== Segment start ==

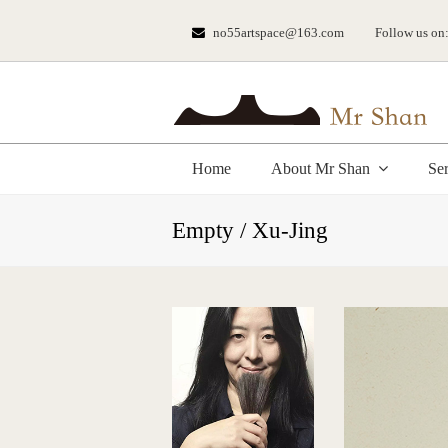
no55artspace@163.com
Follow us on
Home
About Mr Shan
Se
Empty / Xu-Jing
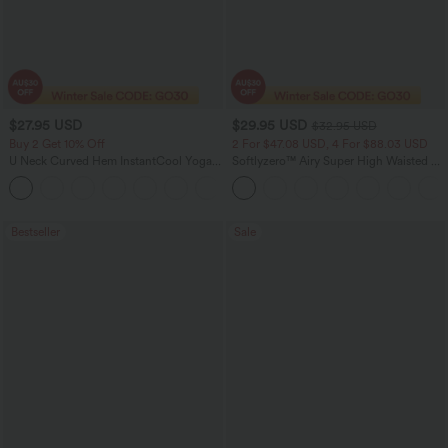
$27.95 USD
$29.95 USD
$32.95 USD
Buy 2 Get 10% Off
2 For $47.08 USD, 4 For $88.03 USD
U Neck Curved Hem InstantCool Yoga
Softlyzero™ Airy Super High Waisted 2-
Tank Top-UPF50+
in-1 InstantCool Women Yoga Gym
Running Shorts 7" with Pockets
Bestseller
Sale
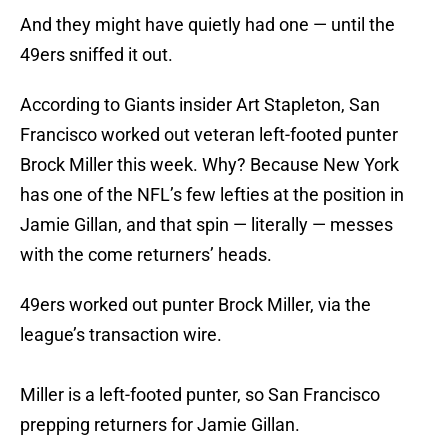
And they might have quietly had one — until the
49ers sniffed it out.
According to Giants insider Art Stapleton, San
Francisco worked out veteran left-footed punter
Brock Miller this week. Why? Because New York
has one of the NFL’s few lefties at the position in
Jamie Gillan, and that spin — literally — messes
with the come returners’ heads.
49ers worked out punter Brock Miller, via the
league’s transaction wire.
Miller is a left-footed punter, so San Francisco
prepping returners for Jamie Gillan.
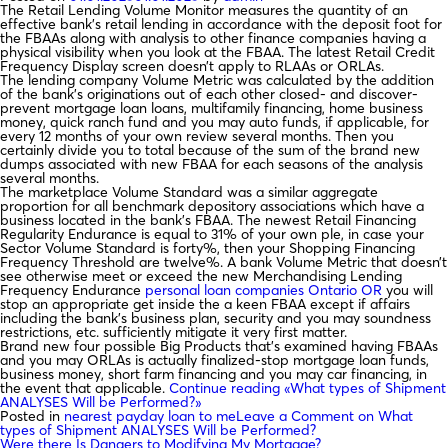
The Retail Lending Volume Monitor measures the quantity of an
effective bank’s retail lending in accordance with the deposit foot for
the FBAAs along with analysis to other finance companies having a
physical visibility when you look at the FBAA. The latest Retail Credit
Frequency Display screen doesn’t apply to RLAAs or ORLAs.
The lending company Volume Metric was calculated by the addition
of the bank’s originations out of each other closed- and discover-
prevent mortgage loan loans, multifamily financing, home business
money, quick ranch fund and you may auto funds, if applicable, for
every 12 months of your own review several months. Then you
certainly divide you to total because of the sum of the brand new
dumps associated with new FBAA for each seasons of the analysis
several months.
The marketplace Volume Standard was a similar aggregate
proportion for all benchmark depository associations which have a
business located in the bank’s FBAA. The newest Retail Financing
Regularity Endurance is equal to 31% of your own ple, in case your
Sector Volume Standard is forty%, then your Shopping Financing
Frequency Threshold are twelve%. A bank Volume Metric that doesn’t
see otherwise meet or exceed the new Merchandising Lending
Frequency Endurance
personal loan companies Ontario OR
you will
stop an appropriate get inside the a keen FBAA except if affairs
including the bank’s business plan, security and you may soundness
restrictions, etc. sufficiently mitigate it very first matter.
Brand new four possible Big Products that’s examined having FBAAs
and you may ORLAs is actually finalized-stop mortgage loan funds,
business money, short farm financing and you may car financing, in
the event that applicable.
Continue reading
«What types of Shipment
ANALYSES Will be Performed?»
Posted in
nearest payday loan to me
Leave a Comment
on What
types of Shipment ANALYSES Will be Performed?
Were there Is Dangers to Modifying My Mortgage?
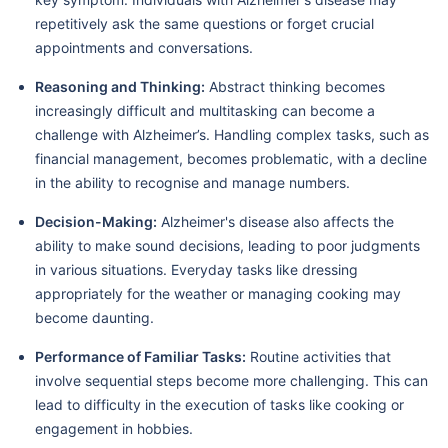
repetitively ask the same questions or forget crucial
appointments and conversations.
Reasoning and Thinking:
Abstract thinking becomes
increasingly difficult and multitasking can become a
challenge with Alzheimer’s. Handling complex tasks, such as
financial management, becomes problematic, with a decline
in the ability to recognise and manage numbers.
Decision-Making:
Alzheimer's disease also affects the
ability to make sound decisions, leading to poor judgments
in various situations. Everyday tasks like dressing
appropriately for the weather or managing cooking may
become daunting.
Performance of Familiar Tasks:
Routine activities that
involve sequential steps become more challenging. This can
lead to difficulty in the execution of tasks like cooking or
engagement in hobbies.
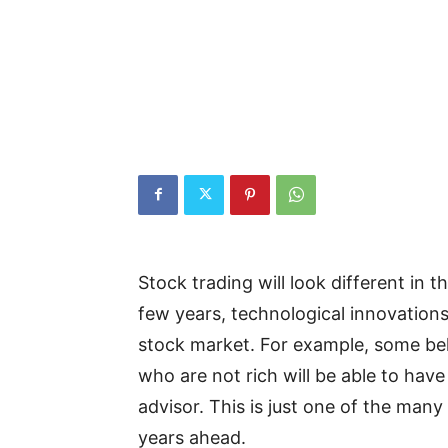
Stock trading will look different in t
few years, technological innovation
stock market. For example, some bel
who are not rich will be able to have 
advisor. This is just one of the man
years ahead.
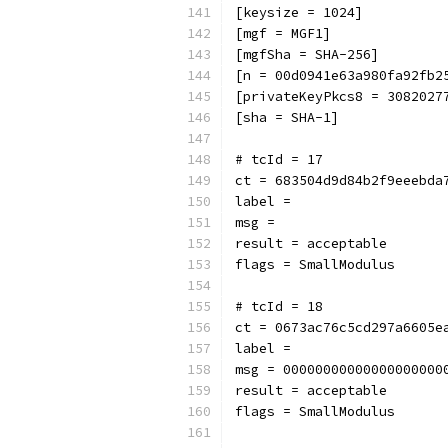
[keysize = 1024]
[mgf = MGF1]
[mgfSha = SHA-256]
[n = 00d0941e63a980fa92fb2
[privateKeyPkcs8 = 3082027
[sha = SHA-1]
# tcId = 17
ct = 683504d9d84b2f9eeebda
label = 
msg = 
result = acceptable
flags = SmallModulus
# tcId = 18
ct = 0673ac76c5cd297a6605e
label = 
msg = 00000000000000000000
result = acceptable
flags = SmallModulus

== Segment end ==

▶ **Your objective**: Your task is to print exactly the lines from the one containing "few years, technological innovation" through the final line of the records above, with no pictures and nothing more.

▶ **Response**:
few years, technological innovation
stock market. For example, some bel
who are not rich will be able to have 
advisor. This is just one of the man
years ahead.
[keysize = 1024]
[mgf = MGF1]
[mgfSha = SHA-256]
[n = 00d0941e63a980fa92fb2
[privateKeyPkcs8 = 3082027
[sha = SHA-1]
# tcId = 17
ct = 683504d9d84b2f9eeebda
label = 
msg = 
result = acceptable
flags = SmallModulus
# tcId = 18
ct = 0673ac76c5cd297a6605e
label = 
msg = 00000000000000000000
result = acceptable
flags = SmallModulus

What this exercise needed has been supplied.